Steven Brokaw Photography

Welcome to my portfolio site including photos, my blog, contact information and social media links

The Call Sheet


A “call sheet” is an important document in a fashion photoshoot.  In fact a call sheet can be used for any type of photoshoot, whether casual or well planned. Unless it’s specifically agreed I create and send around a call sheet on every photoshoot.

But what is a call sheet you ask? It’s simply a document that spells out the details of the photoshoot.  The photographer,  or the individual organizing the photoshoot creates the call sheet. It’s sent to all participants. Although I use a template created in MS-Word, it can be in any form or format – an email, a blog post, a pdf, etc. etc.  The form is not as important as the information contained.

At minimum the call sheet should outline the important details such as the time to meet, the people involved, what role each person plays, where the photoshoot is held, etc.

Here is what I put on my standard call sheet:

Theme / Concept – this is a simple description of the mood / concept / theme of the photoshoot.  An example could be “Editorial Fashion Shoot for Submission”, “Beauty Styled Headshots”, etc.

Date & Time – Day, date & time of the photoshoot. If your creative team is coming from out of State or country make sure you add your time zone.

Approximate length – The approximate photoshoot length.  This is important in helping everyone plan their schedule especially if you have other gigs scheduled for that day or you have to plan a babysitter, pack a snack, etc.

Venue / Location – this is common sense, but surprisingly not always communicated.  Where is the photoshoot going to take place? Again, it helps for planning.  Will there be power? Will there be a place to go to the bathroom or change? The list is endless unless you know where the shoot is going to happen.

Address – provide the exact address. Provide some narrative as well. As an example, “go into the blue door on the south side of the building”, “come in the main door with the sign in the front and up the set of stairs on the right”, “park in the open lot across the street & parking is free on Saturdays”. The goal is the make it as easy as possible for your creative team which helps make a more enjoyable shoot

Price / Rate – I simply put, “TFP”, “as previously agreed in our correspondence”, “per the agreed rate sheet”, “all creative team members paid as agreed”. I don’t put the exact rate on the call sheet because it’s going to others on the team and what you pay or will be paid is not shared.  I do however want to take all mystery out of the payment question to avoid “oh I thought this was a free shoot”
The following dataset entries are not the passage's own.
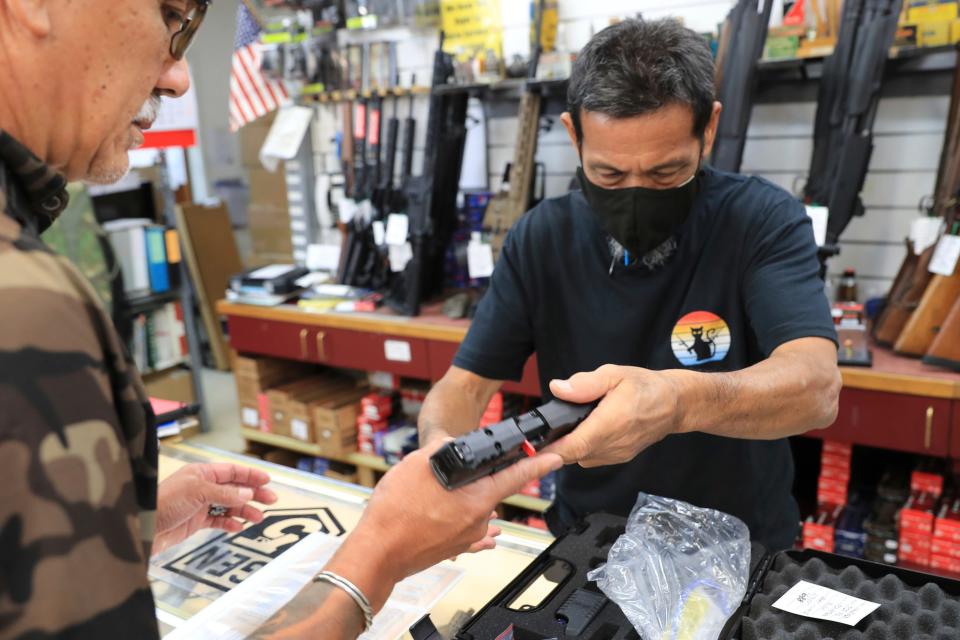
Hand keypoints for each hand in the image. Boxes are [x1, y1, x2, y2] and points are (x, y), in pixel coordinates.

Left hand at [153, 463, 278, 553]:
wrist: (143, 528)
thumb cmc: (164, 503)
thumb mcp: (197, 492)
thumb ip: (224, 492)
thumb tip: (248, 493)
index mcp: (202, 473)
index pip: (232, 471)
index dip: (250, 475)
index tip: (267, 481)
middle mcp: (203, 487)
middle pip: (234, 488)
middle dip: (253, 493)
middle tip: (271, 500)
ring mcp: (200, 504)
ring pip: (229, 505)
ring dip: (245, 510)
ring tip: (258, 518)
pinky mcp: (196, 521)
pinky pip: (218, 521)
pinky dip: (230, 524)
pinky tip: (239, 527)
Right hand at [324, 440, 562, 610]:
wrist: (377, 552)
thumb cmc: (396, 514)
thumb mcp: (417, 464)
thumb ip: (441, 449)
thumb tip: (451, 444)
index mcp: (476, 499)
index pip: (517, 477)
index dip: (538, 465)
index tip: (556, 458)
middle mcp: (477, 521)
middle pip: (490, 492)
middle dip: (476, 479)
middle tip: (449, 475)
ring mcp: (466, 537)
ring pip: (475, 510)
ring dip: (463, 499)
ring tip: (435, 494)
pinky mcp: (453, 547)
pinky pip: (466, 530)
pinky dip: (462, 520)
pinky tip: (451, 516)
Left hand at [543, 364, 681, 466]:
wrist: (675, 404)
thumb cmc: (647, 387)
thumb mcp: (615, 374)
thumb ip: (585, 383)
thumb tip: (559, 388)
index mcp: (610, 424)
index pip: (573, 446)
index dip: (549, 449)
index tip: (532, 446)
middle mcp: (613, 445)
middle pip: (571, 454)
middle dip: (555, 443)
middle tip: (544, 429)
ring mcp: (616, 454)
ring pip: (580, 457)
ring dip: (570, 445)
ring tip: (568, 425)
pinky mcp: (619, 457)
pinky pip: (592, 457)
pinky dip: (583, 446)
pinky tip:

Call time – This is different from the time mentioned above.  This is the time hair & makeup starts if it’s earlier than the shoot time.  As an example when a photographer is being paid per hour you may want to consider having hair & makeup done before the photographer starts.

Creative team – everyone participating in the shoot and their role. I simply use: Photographer, Model, Hair Stylist, Assistant, etc.

Primary contact’s phone number – the cell phone of the person coordinating the shoot.  Almost always that’s my phone number

Primary contact’s email address – same as above.

Image usage – I do this for every shoot, even for casual shoots.  I bullet point exactly what the photos can be used for and sometime what they cannot be used for.  Examples are: “Creative team’s portfolio”, “Creative team’s social media”, “Agency websites”, “No images may be published on social media until after publication”, “Behind the scenes photos may be taken and put on social media”, “Delivered photos may not be re-edited or cropped”, “Photo may not be used for commercial purposes”, etc. I try to be as detailed as possible. This is super-important and often required for a paid or commercial shoot. 

Bring / Wear – This tells your model or fashion stylist what clothing to bring. You may need to be specific to the model and the stylist. If you have a mood board it can be simply, “clothing consistent with the agreed moodboard”. For more formalized shoots you will likely have already discussed the shoot with the stylist but it’s always nice to have it re-documents.  Also include the number of looks.

Makeup details – I use this to say who is responsible for makeup and how the model is to arrive. Should the model come in makeup already good to go, or bare faced. Often I put, “model to arrive in no makeup.  Makeup will be provided by he makeup artist”

Hair styling details – same as with makeup.

Other information – this is a catch-all section.  However, in this section I specific how photos will be selected, how may edited photos will be provided & the anticipate turnaround time on all call sheets. Other things sometimes added are details like; bring a snack, food will be provided, there is no Internet in the building, escorts welcome, etc.  Again, I try to make the photoshoot as easy as possible by leaving all the pre & post photoshoot guesswork to a minimum.

Inspiration photos or moodboard – as mentioned you need a moodboard. I use Dropbox, Pinterest & a pdf moodboard depending on the shoot.  I add the link in this section or send the pdf with the call sheet.

OK, seriously do you need a call sheet for every shoot? Of course not.  However, I’ve always found it’s the easiest way to keep everyone on the same page, minimize uncertainty and help keep me organized.  I would recommend that all my colleagues do the same thing.